We need to show that the polynomial \(X^4 + 1 \in \mathbb{Z}_p[X]\) is reducible for all primes \(p\).

We know that for the complex numbers, \(i = \sqrt{-1}\). Therefore, we can write: \(i^4 + 1 = (-1)^2 + 1 = 0\).

According to Fermat's Little Theorem, for any prime number \(p\), and any integer \(a\) such that \(\text{gcd}(a,p)=1\), we have \(a^{p-1} \equiv 1 \pmod{p}\). To find the zeros of the \(X^4 + 1 \equiv 0 \pmod{p}\), we set \(X^4 \equiv -1 \pmod{p}\), which means we are looking for an element \(a \in \mathbb{Z}_p\) such that \(a^4 \equiv -1 \pmod{p}\). Taking both sides to power \(p-1\), we have \((a^4)^{p-1} \equiv (-1)^{p-1} \pmod{p}\).

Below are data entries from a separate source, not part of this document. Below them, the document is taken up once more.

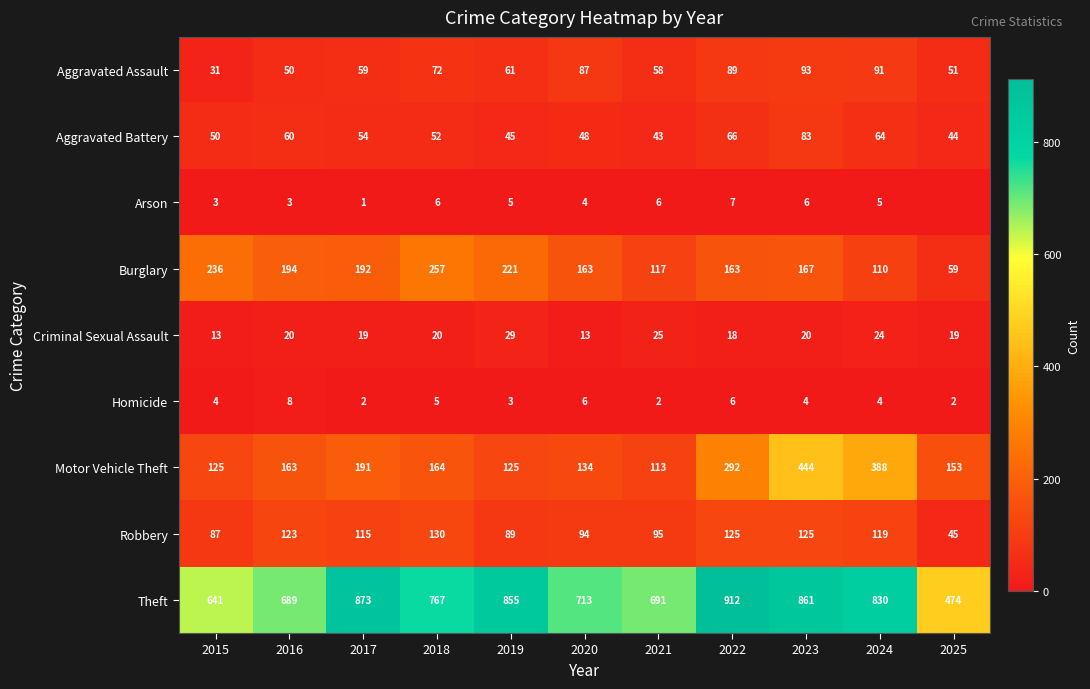

What is the difference between the second highest and minimum values in the Criminal Sexual Assault series?

12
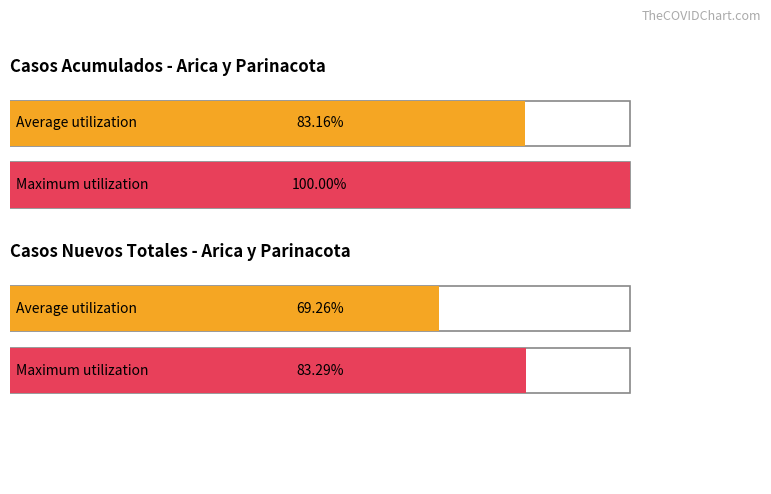

Does the chart contain any negative values?

No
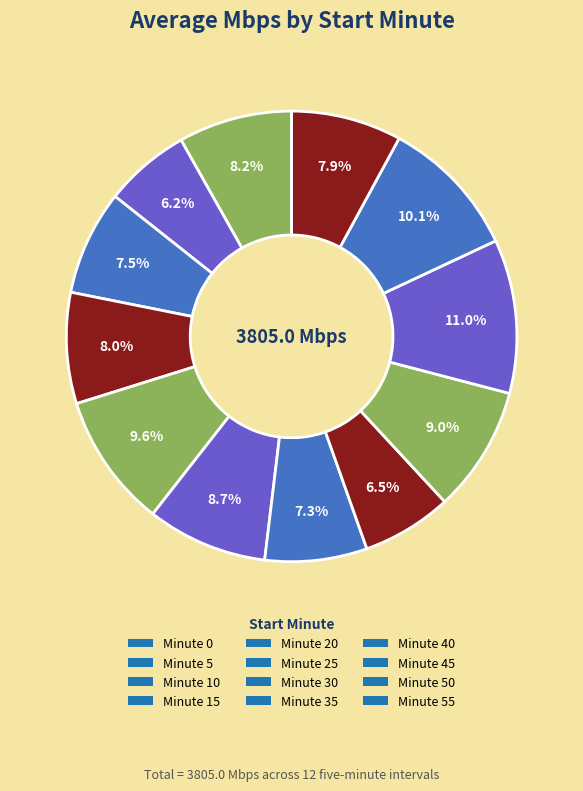

What is the largest slice in the pie chart?

Minute 45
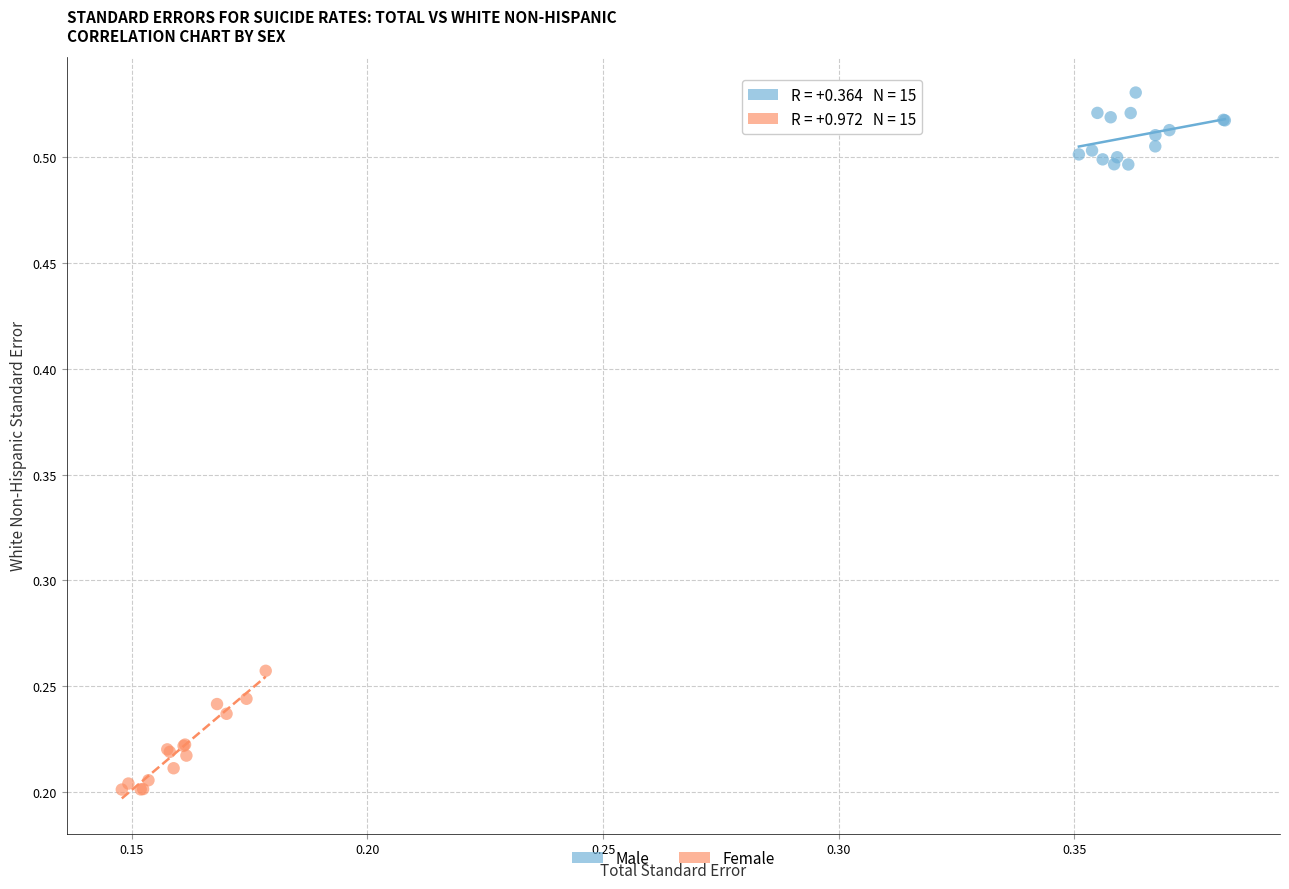

Which series has the largest Y range (max minus min)?

Female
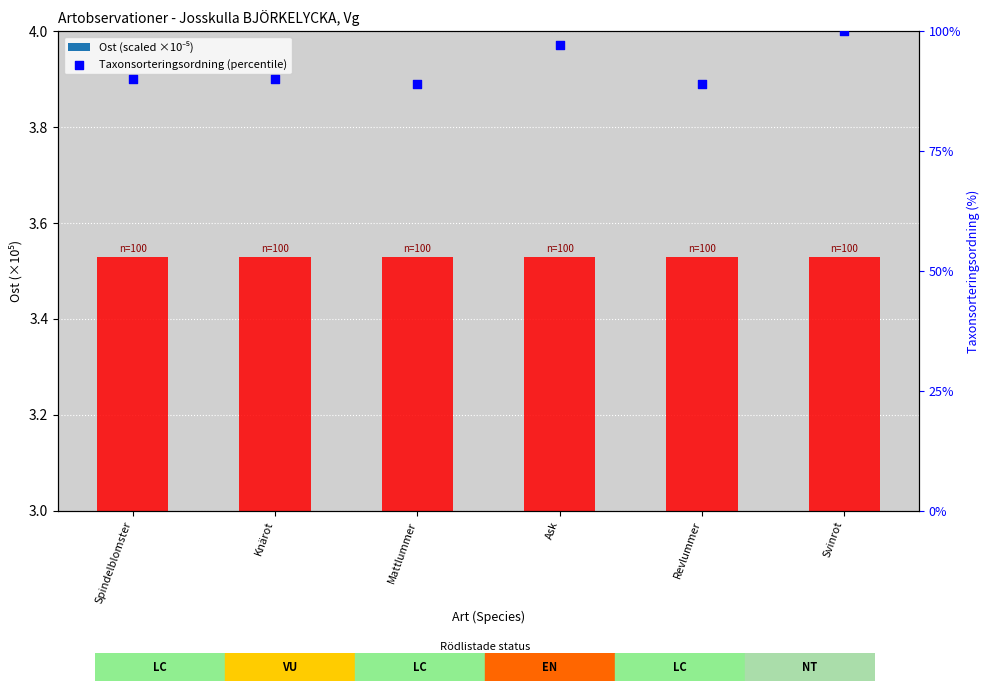

Which series has the largest total across all categories?

Taxonsorteringsordning (percentile)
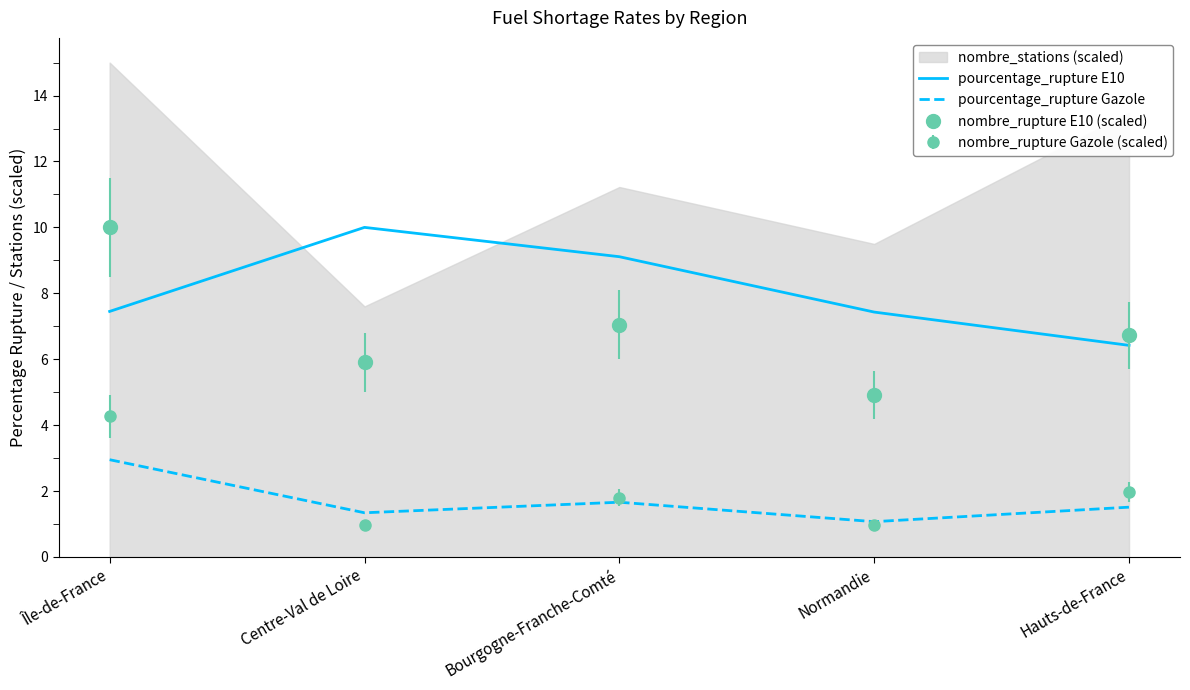

What is the label of the 2nd point from the left?

Centre-Val de Loire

Now we can simplify the equation using Fermat's Little Theorem, \(a^{4(p-1)}\equiv 1 \pmod{p} \quad \Rightarrow \quad a^{4(p-1)} \equiv (-1)^{p-1} \equiv -1 \pmod{p}\). Since all non-negative powers of \(a\) are smaller than \(p\), this means \(4(p-1) > p-1\). We have the following cases: - If \(p = 2\), then the given polynomial \(X^4 + 1 \equiv (X^2+1)^2 \pmod{2}\), which is reducible. - If \(p > 2\) and \(p \equiv 1 \pmod{4}\), then there exists an element \(g \in \mathbb{Z}_p\) with order \(4(p-1)\), and \(g^{p-1} \equiv -1 \pmod{p}\). So, we can write \(X^4 + 1 \equiv (X - g^{(p-1)/2})(X + g^{(p-1)/2})(X + g^{(3p-3)/2})(X - g^{(3p-3)/2}) \pmod{p}\), which is reducible. - If \(p > 2\) and \(p \equiv 3 \pmod{4}\), \((-1)^{\frac{p-1}{2}} \equiv -1 \pmod{p}\), which means there exists an element \(b \in \mathbb{Z}_p\) such that \(b^2 \equiv -1 \pmod{p}\). So, we can write \(X^4 + 1 \equiv (X^2 - b^2 + 2bX)(X^2 - b^2 - 2bX) \pmod{p}\), which is reducible.

In all cases, we find that \(X^4 + 1\) is reducible in \(\mathbb{Z}_p[X]\) for all prime numbers \(p\). This concludes the proof.